Exercise brief – Pick up the media roundup on Israeli and Palestinian news after its last sentence and continue writing it.

See also Miami Herald and Times of Israel coverage.
• Naqba Day came and went with relatively few clashes. A Times of Israel analysis attributes this to IDF readiness, a “weary and fractured Palestinian public.” The end of the Palestinian prisoners’ hunger strike also helped as “the minor victory given to the Palestinians on the eve of Nakba day robbed many of the will to protest.”
• Over at the Times of London (paywall), Amir Taheri suggests Israel’s new coalition drop peace talks with the Palestinians and rebuild itself.
I suggested that the two-state formula had started as an empty slogan and was now a soiled cliché. There was no evidence that the Palestinian elite valued the creation of a state more than the “cause” of destroying Israel — and experience shows that every “peace initiative” has hardened positions on both sides, making an accord that much more elusive. Paradoxically, there may be a stronger chance of a lasting settlement if the coalition eschews wasting time and political capital on talks. Instead it should concentrate on rebuilding Israel and rethinking its links with the rest of the region . . .
The image of Israel as weak encourages those who favour revenge over coexistence, making the conversion of the Palestinian elite to a peace strategy more problematic. Israel also has to work out where it fits into the geopolitical landscape of a Middle East being reshaped by the Arab Spring.
• Two months after HonestReporting exposed the UN connection to Khulood Badawi’s false photo tweet, the UN’s investigation grinds on. The Jerusalem Post reports that the UN’s Assistant Secretary-General for Humanitarian Affairs, Catherine Bragg, arrived in Jerusalem “to examine both OCHA’s work here and the fallout from the tweeting incident.”

Stored data –
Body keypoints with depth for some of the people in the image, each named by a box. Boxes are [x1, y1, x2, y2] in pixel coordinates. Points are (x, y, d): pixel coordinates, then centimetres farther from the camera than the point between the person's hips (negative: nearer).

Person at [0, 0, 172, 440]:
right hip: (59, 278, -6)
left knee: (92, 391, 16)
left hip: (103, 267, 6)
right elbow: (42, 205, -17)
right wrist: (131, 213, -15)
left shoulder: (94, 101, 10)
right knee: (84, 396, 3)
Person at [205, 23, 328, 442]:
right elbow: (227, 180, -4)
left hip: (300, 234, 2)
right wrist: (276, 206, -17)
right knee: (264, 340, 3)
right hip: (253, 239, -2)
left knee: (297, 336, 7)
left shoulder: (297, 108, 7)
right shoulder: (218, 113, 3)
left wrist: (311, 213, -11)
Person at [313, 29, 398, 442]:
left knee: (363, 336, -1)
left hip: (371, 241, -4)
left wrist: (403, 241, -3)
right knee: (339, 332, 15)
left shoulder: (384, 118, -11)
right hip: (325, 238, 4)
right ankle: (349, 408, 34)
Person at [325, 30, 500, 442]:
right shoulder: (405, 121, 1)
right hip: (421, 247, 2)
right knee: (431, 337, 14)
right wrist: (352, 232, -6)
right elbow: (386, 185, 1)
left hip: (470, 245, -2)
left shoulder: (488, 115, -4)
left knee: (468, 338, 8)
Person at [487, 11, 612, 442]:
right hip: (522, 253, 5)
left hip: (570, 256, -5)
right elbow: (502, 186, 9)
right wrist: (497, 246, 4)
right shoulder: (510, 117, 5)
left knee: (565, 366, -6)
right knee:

Result for this exercise –
Badawi was suspended from the Office for the Coordination of Humanitarian Affairs in response to the Israeli backlash. Last month, HonestReporting CEO Joe Hyams delivered a petition to OCHA signed by 15,000 people demanding her dismissal.
• Irish novelist Gerard Donovan skewers the Ireland Palestine Solidarity Campaign, which tried to bully him into cancelling an appearance at the International Writers Festival in Jerusalem. The Irish Times picks up on Donovan’s blistering open letter to the IPSC:
Mr Donovan described the campaign group as “idiots” as he had cancelled his planned visit to Jerusalem two months ago, but solely on health grounds . . .
He added: “If I had been well, I would have gone to Jerusalem. It is the job of the novelist to write things people don’t want to read and to go places where other people don’t want to go.
“Nobody tells me where I can or cannot read my work.”